Petinggi PWNU DKI Diperiksa KPK, Dugaan Permainan Kuota Haji Menguat
JAKARTA - TERKININEWS.COM - Komisi Pemberantasan Korupsi (KPK) memeriksa Wakil Katib Syuriyah Pengurus Wilayah Nahdlatul Ulama (PWNU) DKI Jakarta, Muzaki Kholis, sebagai saksi dalam penyidikan kasus dugaan korupsi kuota haji di Kementerian Agama. Pemeriksaan fokus mendalami keterlibatan Penyelenggara Ibadah Haji Khusus (PIHK) atau biro travel dalam inisiatif pembagian kuota haji khusus tambahan untuk tahun 2023–2024.
KPK ingin mengetahui apakah diskresi pembagian kuota itu murni keputusan Kemenag atau didorong oleh inisiatif dari biro travel, yang disebut berperan dalam pembagian kuota secara tidak sesuai ketentuan.

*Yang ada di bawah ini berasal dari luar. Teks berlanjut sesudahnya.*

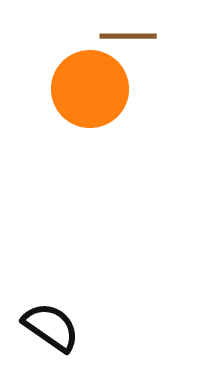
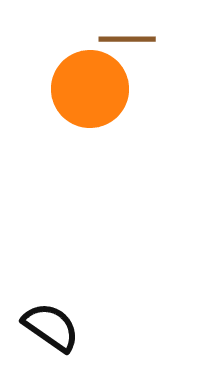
brown line: moved 1 px left, 3 px down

Kasus ini berkaitan dengan pembagian tambahan 20.000 jemaah pada kuota haji 2024, yang semula diberikan untuk meredam panjangnya antrean calon jemaah. Namun, pembagian tambahan itu menurut aturan seharusnya mengikuti proporsi kuota haji reguler dan khusus yang diatur dalam UU Haji, ketentuan yang diduga dilanggar.

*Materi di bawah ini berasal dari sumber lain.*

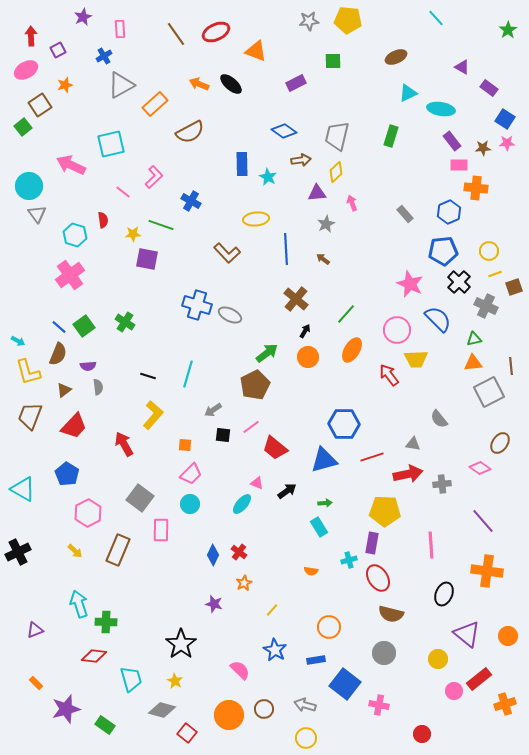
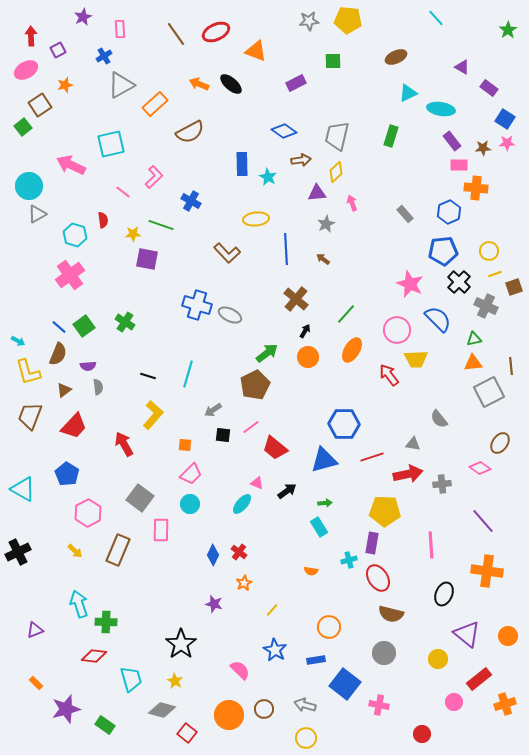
gray triangle at (37, 214): rotated 36 degrees clockwise
pink circle at (454, 691): moved 11 px down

Dugaan penyimpangan ini sudah menimbulkan korban bagi calon jemaah reguler yang telah menunggu puluhan tahun. Sebelumnya, KPK menetapkan mantan Menteri Agama Yaqut Cholil Qoumas dan staf khususnya, Ishfah Abidal Aziz alias Gus Alex, sebagai tersangka dalam perkara yang sama.
Pemeriksaan terhadap Muzaki juga untuk menggali apakah ada peran atau motif dari pihak terkait dalam proses pembagian kuota haji khusus melalui mekanisme diskresi di Kemenag.